> TASK GOAL
In the text below on Paraguay's National Order of Merit, what words are on the front of the medal?
----- TEXT EXTRACT
The National Order of Merit (Spanish: Orden Nacional del Mérito) of Paraguay is an award given by the government of Paraguay. The award was first established in 1865 and can be given to any person or organization that has contributed in some way to the benefit of Paraguay. 

It is the highest distinction awarded by the Republic of Paraguay. The President of the Republic of Paraguay holds as a lifetime honour (unless removed by impeachment) the Grand Cross of the Order, known as Presidential Collar (or Cordon) of Marshal López.

About 
The National Order of Merit is given to a person or an organization who has contributed to the benefit of Paraguay in various fields of endeavor. This can include through culture, leadership, and science, among others.

The medal was designed as a five-pointed star with the words "honor et gloria" on the front and "premium meriti" on the reverse.

History 
The National Order of Merit was established on April 8, 1865 by Francisco Solano López. In 1867, López declared that women were eligible to earn the award. The award was based on the French Legion of Honor and had several different levels. The highest level was the Grand Cross. The other levels were Knight, Official, Commander and Grand Official.
----------
----- RECORDS SUPPLIED
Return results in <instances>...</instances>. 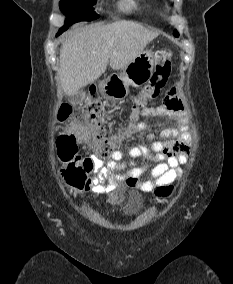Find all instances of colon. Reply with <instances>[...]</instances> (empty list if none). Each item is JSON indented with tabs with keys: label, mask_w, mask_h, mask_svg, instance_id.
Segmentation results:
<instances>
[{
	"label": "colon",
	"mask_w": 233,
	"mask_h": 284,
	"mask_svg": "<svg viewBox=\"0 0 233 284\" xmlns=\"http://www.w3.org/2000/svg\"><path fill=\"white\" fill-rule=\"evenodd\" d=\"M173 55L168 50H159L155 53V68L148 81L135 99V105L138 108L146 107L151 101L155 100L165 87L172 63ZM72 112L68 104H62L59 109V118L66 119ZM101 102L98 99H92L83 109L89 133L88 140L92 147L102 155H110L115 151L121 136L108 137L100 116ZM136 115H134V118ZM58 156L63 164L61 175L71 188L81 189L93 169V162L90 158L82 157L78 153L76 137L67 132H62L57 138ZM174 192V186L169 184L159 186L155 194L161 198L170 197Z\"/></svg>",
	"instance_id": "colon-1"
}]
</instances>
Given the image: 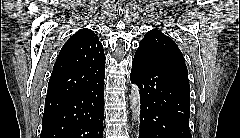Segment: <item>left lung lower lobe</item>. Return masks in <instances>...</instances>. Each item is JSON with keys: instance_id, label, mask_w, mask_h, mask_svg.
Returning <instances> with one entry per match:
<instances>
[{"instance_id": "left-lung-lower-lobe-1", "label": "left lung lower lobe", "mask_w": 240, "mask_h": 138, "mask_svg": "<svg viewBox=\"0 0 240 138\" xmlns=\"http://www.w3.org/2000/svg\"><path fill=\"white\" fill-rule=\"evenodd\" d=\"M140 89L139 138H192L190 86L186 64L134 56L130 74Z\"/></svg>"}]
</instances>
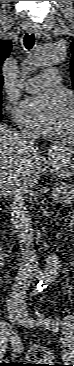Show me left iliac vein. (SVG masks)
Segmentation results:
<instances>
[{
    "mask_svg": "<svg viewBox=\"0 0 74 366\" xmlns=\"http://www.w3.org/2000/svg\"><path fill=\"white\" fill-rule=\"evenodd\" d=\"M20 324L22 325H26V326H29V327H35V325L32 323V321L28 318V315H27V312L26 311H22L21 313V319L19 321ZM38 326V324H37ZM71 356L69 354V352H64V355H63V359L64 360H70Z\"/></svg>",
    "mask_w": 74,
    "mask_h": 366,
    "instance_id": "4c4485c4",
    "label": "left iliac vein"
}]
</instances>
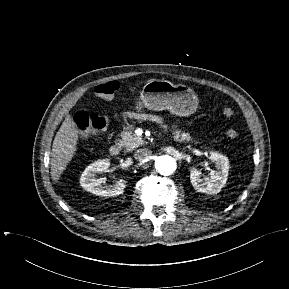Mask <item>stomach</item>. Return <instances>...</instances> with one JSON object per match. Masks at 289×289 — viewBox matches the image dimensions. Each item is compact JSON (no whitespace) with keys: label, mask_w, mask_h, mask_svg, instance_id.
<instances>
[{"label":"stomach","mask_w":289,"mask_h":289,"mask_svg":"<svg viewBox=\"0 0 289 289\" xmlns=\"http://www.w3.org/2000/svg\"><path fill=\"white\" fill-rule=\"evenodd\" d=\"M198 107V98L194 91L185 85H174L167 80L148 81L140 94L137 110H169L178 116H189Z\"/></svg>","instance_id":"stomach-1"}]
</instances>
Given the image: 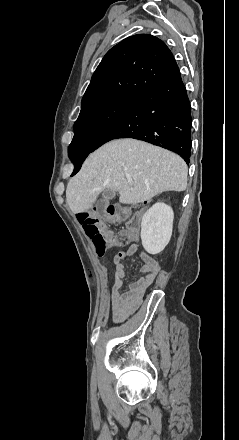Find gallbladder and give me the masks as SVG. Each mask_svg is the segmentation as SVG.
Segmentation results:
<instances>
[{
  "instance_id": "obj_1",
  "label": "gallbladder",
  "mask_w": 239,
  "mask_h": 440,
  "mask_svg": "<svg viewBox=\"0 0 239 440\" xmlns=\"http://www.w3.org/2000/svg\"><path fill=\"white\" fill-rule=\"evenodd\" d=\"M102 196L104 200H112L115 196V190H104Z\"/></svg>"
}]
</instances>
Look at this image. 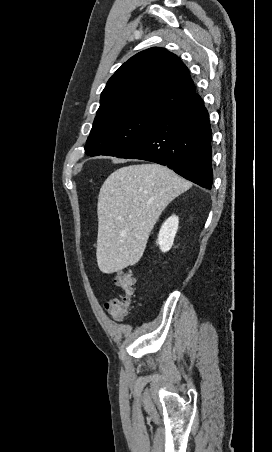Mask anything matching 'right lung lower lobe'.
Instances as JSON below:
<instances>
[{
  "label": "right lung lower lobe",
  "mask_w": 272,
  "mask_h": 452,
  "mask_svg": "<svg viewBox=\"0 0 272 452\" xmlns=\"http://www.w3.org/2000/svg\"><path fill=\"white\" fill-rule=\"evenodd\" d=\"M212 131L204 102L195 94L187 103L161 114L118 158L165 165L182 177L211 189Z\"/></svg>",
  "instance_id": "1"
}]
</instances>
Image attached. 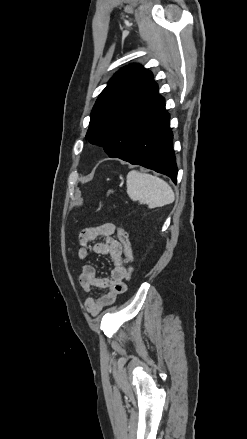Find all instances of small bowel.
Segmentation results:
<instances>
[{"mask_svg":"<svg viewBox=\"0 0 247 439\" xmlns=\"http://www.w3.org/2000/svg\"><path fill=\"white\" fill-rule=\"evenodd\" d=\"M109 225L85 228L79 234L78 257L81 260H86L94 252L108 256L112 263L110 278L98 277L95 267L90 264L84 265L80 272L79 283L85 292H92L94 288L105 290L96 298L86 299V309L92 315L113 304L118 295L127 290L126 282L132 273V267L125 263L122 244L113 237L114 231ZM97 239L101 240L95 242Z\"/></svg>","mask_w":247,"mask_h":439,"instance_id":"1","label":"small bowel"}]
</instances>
----------
> FINAL RESULT
The words "honor et gloria" are on the front of the medal.